Был один библиофил, говоривший, что мужчина может любить лишь одну книгу — ту, что читает сейчас. Каждую свою новую пассию он носил в чудесном кожаном чехле. Иные, у кого книг мало, хранят их в длинных ящиках со стеклянными дверьми, которые можно переносить с места на место так же просто, как идолов Лавана {52} . Но любителю, который не только боготворит свои книги, но и читает их, нужны вместилища большего размера: мы полагаем, что и открытые дубовые шкафы для современных авторов и книг в современных переплетах, и закрытый armoire {53} для книг редких и дорогих будут наилучшим образом хранить его сокровища. Его полки будут уменьшаться в высоте — от самых нижних, где легко можно поместить большие тома ин-фолио, до верхних, где на уровне глаз стоят эльзевиры. Хорошо, когда верхняя полка защищена от пыли кожаной бахромчатой полосою [404] .
«Длинные ящики со стеклянными дверями» — это, конечно же, собранные из нескольких отдельных полок книжные шкафы адвокатов и барристеров, которые стали популярны в Викторианскую эпоху, благодаря чему век спустя они стоят очень дорого. (Нам с женой посчастливилось приобрести прекрасный набор таких шкафов, отделанных шпоном из тигрового дуба, с ножками в виде лап с когтями, до того, как они вновь вошли в моду; я действительно переносил полку за полкой с места на место вместе с книгами. К сожалению, большинство этих полок рассчитаны на книги малых форматов, популярные в XIX веке, а не на формат ин-октаво, составляющий большую часть книжной продукции конца XX века. В наши дни такие шкафы снова выпускают, но уже осовремененные, с прямыми линиями, листовым стеклом, на плоских ножках; хранят в них что угодно — от книжек в мягких обложках до компакт-дисков и видеокассет.)
Книги «редкие и дорогие» были чаще всего старинными, так что викторианский совет хранить их в закрытых армариях казался весьма уместным. Что до эльзевиров, то это были малоформатные тома, которые можно было «легко уместить в карман» и таким образом «пронести» в дом, где не все домочадцы одобряли растрату семейного бюджета на заполнение шкафов книгами. Эльзевиры — фамилия голландской династии печатников, работавших с конца XVI века; они прославились своими «пиратскими» изданиями в формате дуодецимо. Особенно хорошо у них шла торговля переводами с французского: копирайт в то время пребывал в зачаточном состоянии. Об этих маленьких книгах, получивших свое название в честь публикаторов, говорили: «прелестные, но набраны слишком мелко». Наконец, «кожаная бахромчатая полоса», предохранявшая книги от пыли, также служила для того, чтобы скрывать ломаную линию верхушек книг: такая линия получалась, когда книги разных форматов ставили в один ряд с одинаковыми эльзевирами. Даже сегодня этот «эффект небоскребов» раздражает многих книголюбов.

────

* КОРОТКОЕ ЗАДАНИЕ 1:
Повторите дословно отрывок из текста о хранении книг от слов «Был один библиофил, говоривший, что» до слов «полосою [404] .».
Текст и записи никак не связаны между собой.

Несколько записей:
────

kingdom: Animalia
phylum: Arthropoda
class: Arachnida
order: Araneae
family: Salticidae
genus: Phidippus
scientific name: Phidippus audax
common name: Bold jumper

────

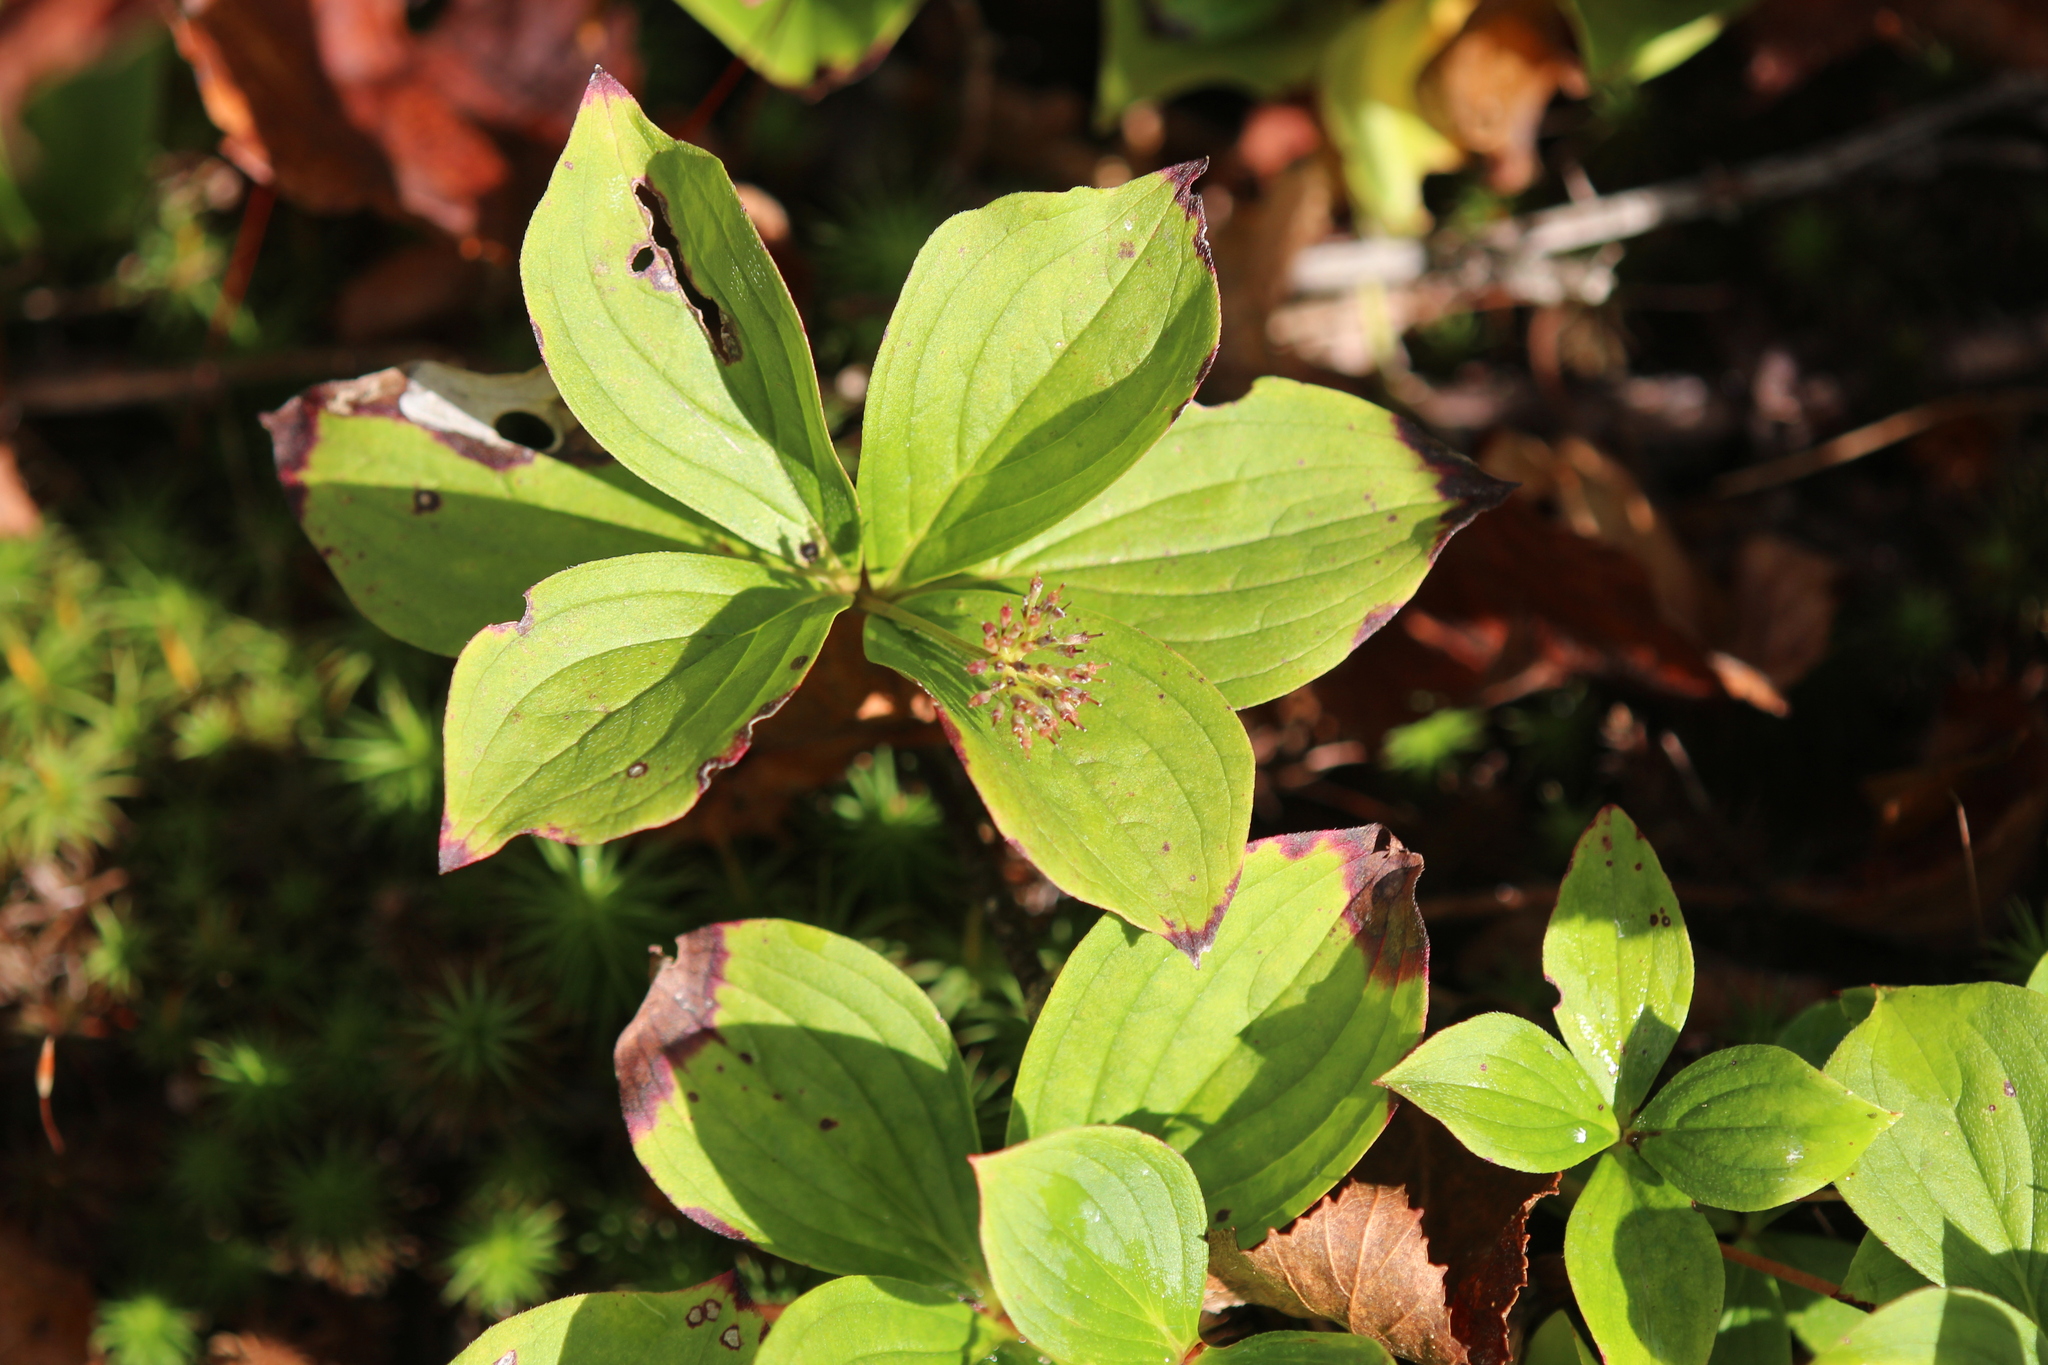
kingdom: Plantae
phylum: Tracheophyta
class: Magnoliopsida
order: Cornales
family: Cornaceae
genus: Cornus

────

* КОРОТКОЕ ЗАДАНИЕ 2:
Перепишите строки записей от строки с «kingdom: Animalia» до строки с «scientific name: Phidippus audax» включительно, заменив «family» на «familia» и оставив всё остальное без изменений; приведите только эти строки.

* ОТВЕТ К УПРАЖНЕНИЮ 1:
Был один библиофил, говоривший, что мужчина может любить лишь одну книгу — ту, что читает сейчас. Каждую свою новую пассию он носил в чудесном кожаном чехле. Иные, у кого книг мало, хранят их в длинных ящиках со стеклянными дверьми, которые можно переносить с места на место так же просто, как идолов Лавана {52} . Но любителю, который не только боготворит свои книги, но и читает их, нужны вместилища большего размера: мы полагаем, что и открытые дубовые шкафы для современных авторов и книг в современных переплетах, и закрытый armoire {53} для книг редких и дорогих будут наилучшим образом хранить его сокровища. Его полки будут уменьшаться в высоте — от самых нижних, где легко можно поместить большие тома ин-фолио, до верхних, где на уровне глаз стоят эльзевиры. Хорошо, когда верхняя полка защищена от пыли кожаной бахромчатой полосою [404] .

* ОТВЕТ К УПРАЖНЕНИЮ 2:
kingdom: Animalia
phylum: Arthropoda
class: Arachnida
order: Araneae
familia: Salticidae
genus: Phidippus
scientific name: Phidippus audax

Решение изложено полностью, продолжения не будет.